Accepted submission by Fnord666 at 2017-07-26 15:29:39
Techonomics

The price of Bitcoin surged late last week as it became clear that a proposal to expand the Bitcoin network's capacity had the support it needed to go into effect. Supporters of the proposal hope that it will put an end to a two-year-old feud that has been tearing the Bitcoin community apart.

The core dispute is over how to accommodate the payment network's growing popularity. A hard-coded limit in Bitcoin software—1 megabyte per blockchain block—prevents the network from processing more than about seven transactions per second. The network started to bump up against this limit last year, resulting in slow transactions and soaring transaction fees.

Some prominent figures in the Bitcoin community saw an easy fix: just increase that 1MB limit. But Bitcoin traditionalists argued that the limit was actually a feature, not a bug. Keeping blocks small ensures that anyone can afford the computing power required to participate in Bitcoin's consensus-based process for authenticating Bitcoin transactions, preventing a few big companies from gaining de facto control over the network.

This seemingly esoteric debate has nearly torn the Bitcoin community apart over the last two years. While Bitcoin insiders squabbled, competitors like Ethereum have soared in value and gained developer mindshare.

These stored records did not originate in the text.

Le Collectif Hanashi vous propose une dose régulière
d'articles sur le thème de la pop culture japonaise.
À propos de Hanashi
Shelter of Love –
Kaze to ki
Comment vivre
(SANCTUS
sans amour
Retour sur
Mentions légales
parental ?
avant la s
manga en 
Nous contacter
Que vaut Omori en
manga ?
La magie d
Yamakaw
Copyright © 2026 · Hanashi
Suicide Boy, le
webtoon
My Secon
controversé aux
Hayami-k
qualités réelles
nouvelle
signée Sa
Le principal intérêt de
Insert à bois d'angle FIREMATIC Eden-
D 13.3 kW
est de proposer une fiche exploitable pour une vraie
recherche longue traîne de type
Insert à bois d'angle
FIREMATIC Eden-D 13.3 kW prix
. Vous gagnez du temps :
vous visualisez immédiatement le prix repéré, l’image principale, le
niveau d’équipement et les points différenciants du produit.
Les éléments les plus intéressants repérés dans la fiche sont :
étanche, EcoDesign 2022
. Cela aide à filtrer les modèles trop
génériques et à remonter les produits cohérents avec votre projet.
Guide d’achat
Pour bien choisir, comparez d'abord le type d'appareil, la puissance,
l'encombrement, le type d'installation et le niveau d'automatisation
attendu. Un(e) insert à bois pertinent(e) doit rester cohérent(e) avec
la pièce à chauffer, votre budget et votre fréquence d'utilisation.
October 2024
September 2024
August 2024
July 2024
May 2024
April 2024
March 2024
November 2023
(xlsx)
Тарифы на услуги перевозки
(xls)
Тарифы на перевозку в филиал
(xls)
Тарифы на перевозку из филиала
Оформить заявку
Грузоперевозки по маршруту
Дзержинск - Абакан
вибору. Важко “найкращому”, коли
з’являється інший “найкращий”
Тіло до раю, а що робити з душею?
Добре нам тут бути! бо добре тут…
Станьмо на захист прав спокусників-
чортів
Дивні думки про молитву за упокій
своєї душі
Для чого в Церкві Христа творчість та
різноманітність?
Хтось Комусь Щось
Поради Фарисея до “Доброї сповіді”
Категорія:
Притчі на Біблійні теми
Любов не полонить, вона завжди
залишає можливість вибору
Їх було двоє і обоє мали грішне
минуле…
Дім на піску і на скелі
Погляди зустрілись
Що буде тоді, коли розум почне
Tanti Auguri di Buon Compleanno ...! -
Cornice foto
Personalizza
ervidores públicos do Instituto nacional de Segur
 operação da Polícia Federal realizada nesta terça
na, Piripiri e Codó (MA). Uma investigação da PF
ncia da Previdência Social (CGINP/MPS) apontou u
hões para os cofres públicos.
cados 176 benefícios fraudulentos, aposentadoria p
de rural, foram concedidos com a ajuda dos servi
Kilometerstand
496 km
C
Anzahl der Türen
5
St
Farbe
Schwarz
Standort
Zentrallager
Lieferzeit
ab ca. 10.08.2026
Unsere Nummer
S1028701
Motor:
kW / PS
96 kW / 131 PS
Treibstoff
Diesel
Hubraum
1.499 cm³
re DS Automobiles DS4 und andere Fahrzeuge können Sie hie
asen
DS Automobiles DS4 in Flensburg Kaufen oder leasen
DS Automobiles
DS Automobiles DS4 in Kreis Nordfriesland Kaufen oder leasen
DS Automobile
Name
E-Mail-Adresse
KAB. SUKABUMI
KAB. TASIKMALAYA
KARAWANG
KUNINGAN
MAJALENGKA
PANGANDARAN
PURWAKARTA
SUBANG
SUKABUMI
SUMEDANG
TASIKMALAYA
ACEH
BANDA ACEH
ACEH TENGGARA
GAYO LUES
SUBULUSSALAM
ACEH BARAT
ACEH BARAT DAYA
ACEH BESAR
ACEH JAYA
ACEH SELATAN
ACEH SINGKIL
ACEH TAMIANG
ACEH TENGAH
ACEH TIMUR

The new agreement aims to bridge the divide between the warring factions, bringing Bitcoin users faster processing times and lower transaction fees. The larger question is whether this deal will become the foundation for a new, more collaborative approach to expanding the Bitcoin network—or whether it will merely represent a temporary ceasefire in the Bitcoin community's increasingly bitter civil war.